Give the entries again exactly, every one of them.
··· Raw data
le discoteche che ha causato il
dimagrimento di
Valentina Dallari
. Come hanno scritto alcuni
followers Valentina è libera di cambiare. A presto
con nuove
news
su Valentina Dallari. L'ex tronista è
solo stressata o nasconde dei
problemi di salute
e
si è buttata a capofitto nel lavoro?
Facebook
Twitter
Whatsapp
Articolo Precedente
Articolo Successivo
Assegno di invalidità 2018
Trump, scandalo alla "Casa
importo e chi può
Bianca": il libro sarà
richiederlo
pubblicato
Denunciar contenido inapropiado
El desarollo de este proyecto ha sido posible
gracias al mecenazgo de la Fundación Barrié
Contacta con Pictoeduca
······
▶ **Output for this task**
le discoteche che ha causato il
dimagrimento di
Valentina Dallari
. Come hanno scritto alcuni
followers Valentina è libera di cambiare. A presto
con nuove
news
su Valentina Dallari. L'ex tronista è
solo stressata o nasconde dei
problemi di salute
e
si è buttata a capofitto nel lavoro?
Facebook
Twitter
Whatsapp
Articolo Precedente
Articolo Successivo
Assegno di invalidità 2018
Trump, scandalo alla "Casa
importo e chi può
Bianca": il libro sarà
richiederlo
pubblicato
Denunciar contenido inapropiado
El desarollo de este proyecto ha sido posible
gracias al mecenazgo de la Fundación Barrié
Contacta con Pictoeduca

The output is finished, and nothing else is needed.